Normally, this would be good fodder for gossip magazines, but should not be more than a footnote when it comes to judging an artist and his work. But the story is hard to ignore when looking at Hong’s latest film, On the Beach at Night Alone, where he again collaborates with Kim Min-hee. She plays an actress, Young-hee, who has had an affair with a married man, a film director to boot. After the affair, she flees to Hamburg for a while to be out of the spotlight, hoping he will join her. When he doesn’t, she returns to Korea and meets up with old friends, among them a couple living in an apartment on the beach. One day, she falls asleep on the beach, only to be woken by a film crew busy scouting locations for her lover’s new film. At an awkward dinner she finally comes face to face with him again. Will Young-hee finally get an answer to the question of how important love is in one’s life, in particular her life?
The parallels are pretty clear (and read Right Now, Wrong Then‘s synopsis again for more pieces of a gossip puzzle), which makes watching On the Beach at Night Alone a strange, almost creepy experience, even if the film was shot before Hong and Kim’s affair came to light (or even more so, if you will). Real life is hard to wipe out when you’re famous. The most striking aspect is that Hong approaches this episode in his life from the point of view of the woman in the center of it all.

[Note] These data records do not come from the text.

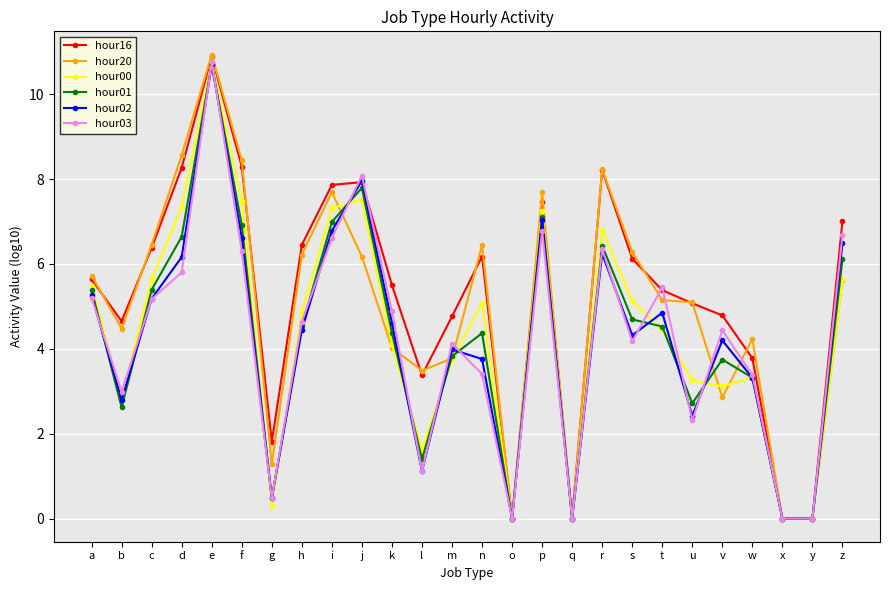

Which series changed the most between p and w?

hour00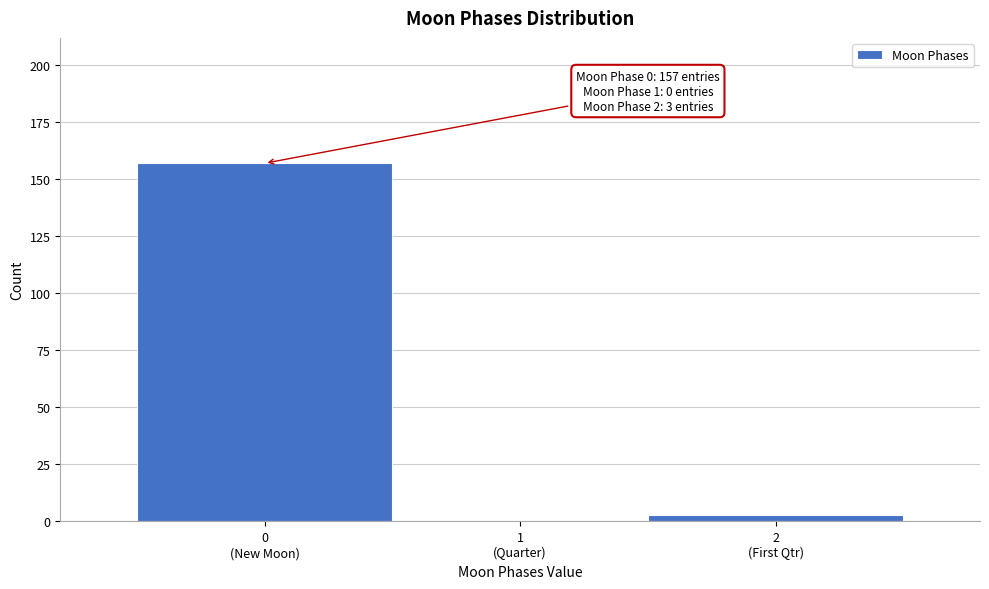

What is the sum of all values?

160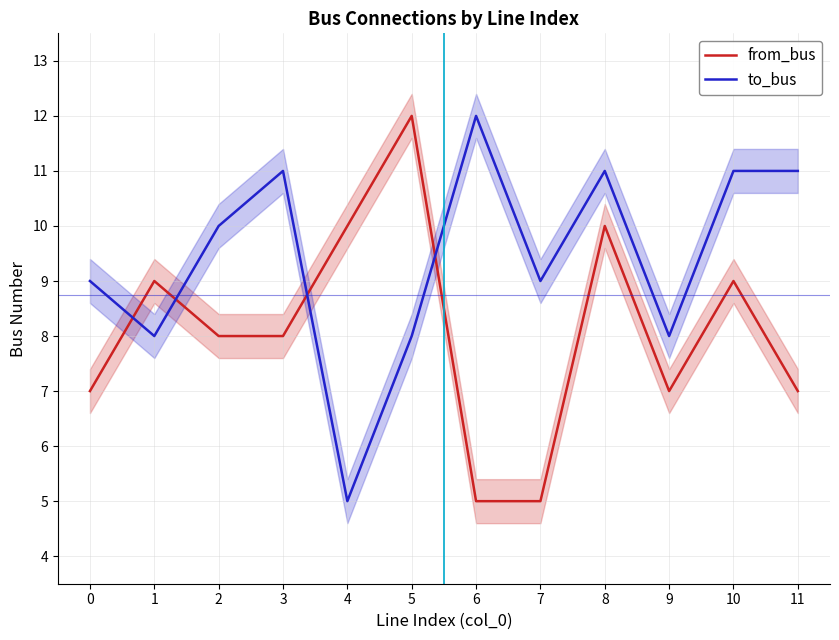

Which series has the widest spread of values?

from_bus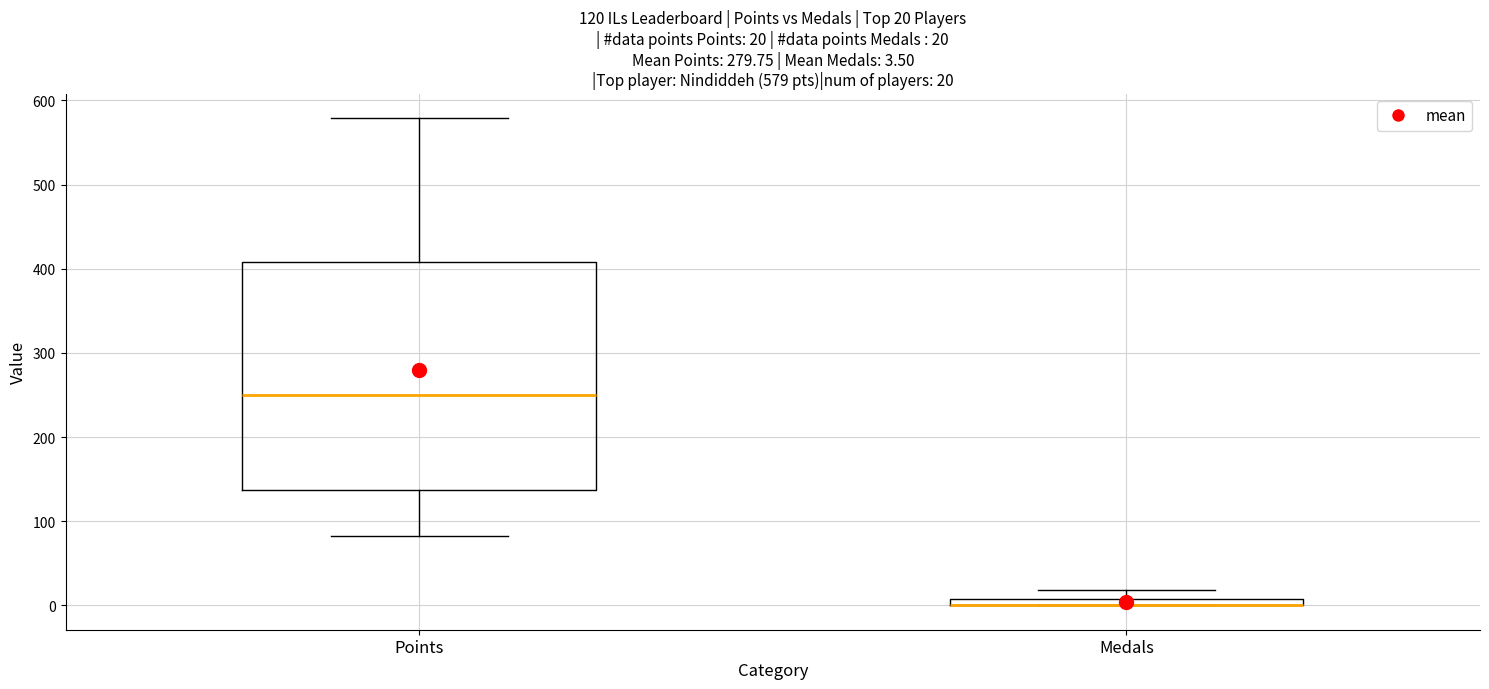

Which box is the tallest, from its lower edge to its upper edge?

Points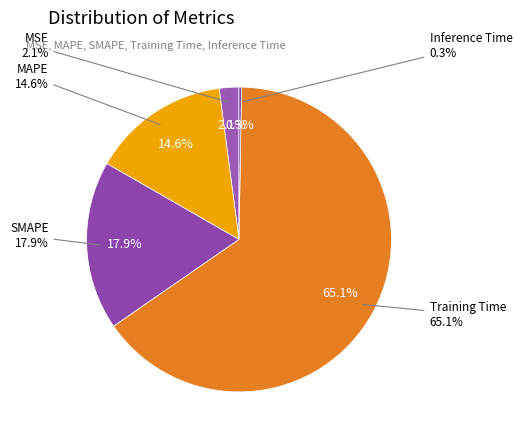

What is the majority slice?

Training Time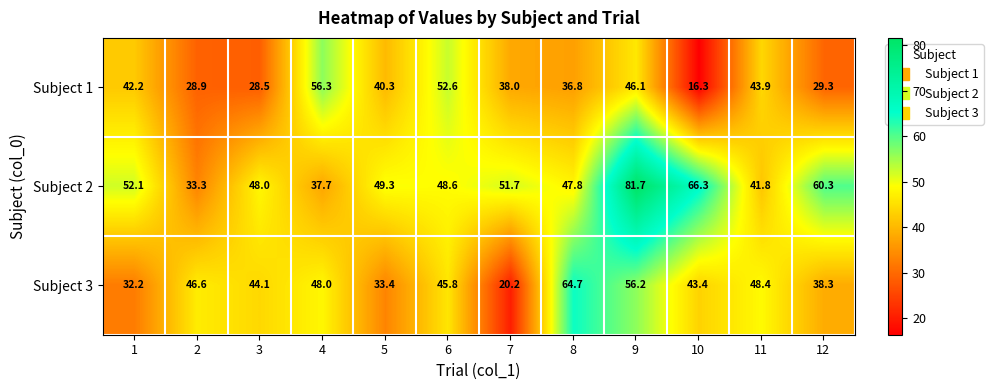

What is the spread (max minus min) of values at 11?

6.6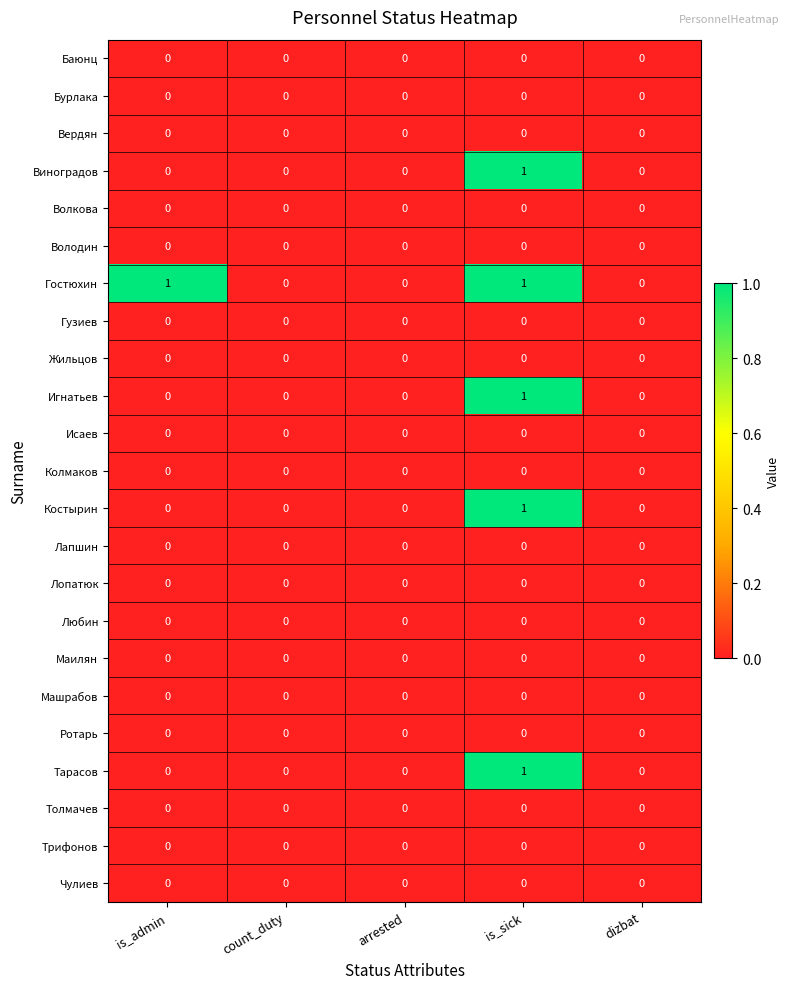

At which category is the sum across all series the highest?

is_sick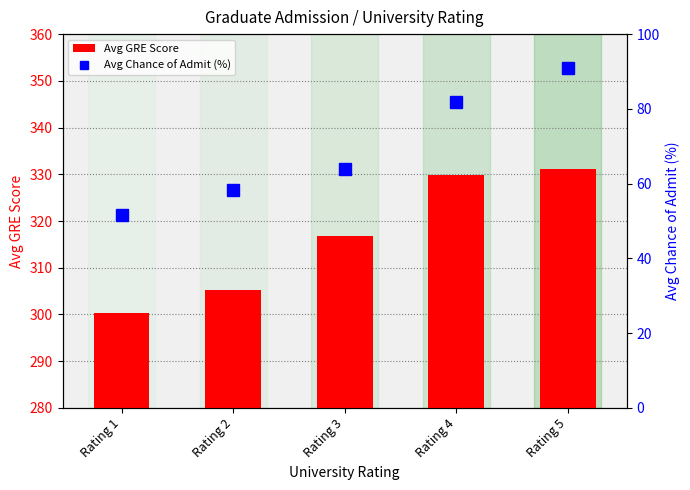

What is the difference between the highest and lowest values at Rating 4?

248.0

Young-hee is portrayed as a woman who was hurt by the experience, and is now questioning the worth of love. At a dinner with friends, after copious amounts of alcohol, she gets feisty when the subject of love comes up, and suggests the world could do without men altogether, and then proceeds to kiss a female friend (almost a nod to Kim’s role in last year’s The Handmaiden). At the final confrontation, again over dinner and rice wine, Hong doesn’t spare himself, as his alter ego grovels before a berating Young-hee. However, the final scene suggests that Young-hee might not have gotten the closure that she seemed to find earlier, which makes the conclusion of the film, and thus in a sense Hong’s view on his relationship with Kim, more unclear.
Discussing life and love over food and alcohol is nothing new for a Hong feature, but the background of these scenes makes them stand out from similar material in the director’s other films. Where those films often build in the layers by revisiting the same scenes, yet slightly altered, here it is real life that provides the layers within these scenes. Apparently more linear in structure, On the Beach at Night Alone is a bit of an odd one out in Hong’s genre if one doesn’t look beneath the surface. Although many of his films have autobiographical elements to some extent, the narrative cuts really close here. It only deepens the appreciation for Kim Min-hee’s strong performance as a woman disappointed in love, a melancholic soul whose torment comes out in sharp stabs (and under the influence of the ubiquitous rice wine).
But is the narrative really all that linear? The film is split in two halves, the former focusing on Young-hee in Hamburg, the latter in Gangneung, Korea. The way the first part segues into the second shows Hong has a structural trick up his sleeve though. Near the end of the Hamburg section, Young-hee and a friend visit a book dealer who has written songs for children. They’re really simple, he explains, but if you look a little deeper there is a lot more to them. As we move to Korea, we get new opening credits. The first shot is of Young-hee in an empty theater, as if what we just saw was a film she was watching, and it was all imagined. This pattern returns at the end of the film, as Young-hee is woken for a second time on the beach, suggesting that the whole second act might have been a dream. The plea by the book dealer to look a little deeper suggests a sleight of Hong’s hand, and at once puts On the Beach at Night Alone closer to the rest of his filmography as a rumination on life and love, the exception being this is a rumination on Hong’s life and love. It’s a deeply personal work that will not win the director any new fans, certainly not given the backstory, but will delight his existing base. On the Beach at Night Alone provides fodder for armchair psychologists and film analysts alike as a curious entry in Hong’s body of work that can be enjoyed without the juicy background. It just gives the work an extra dimension.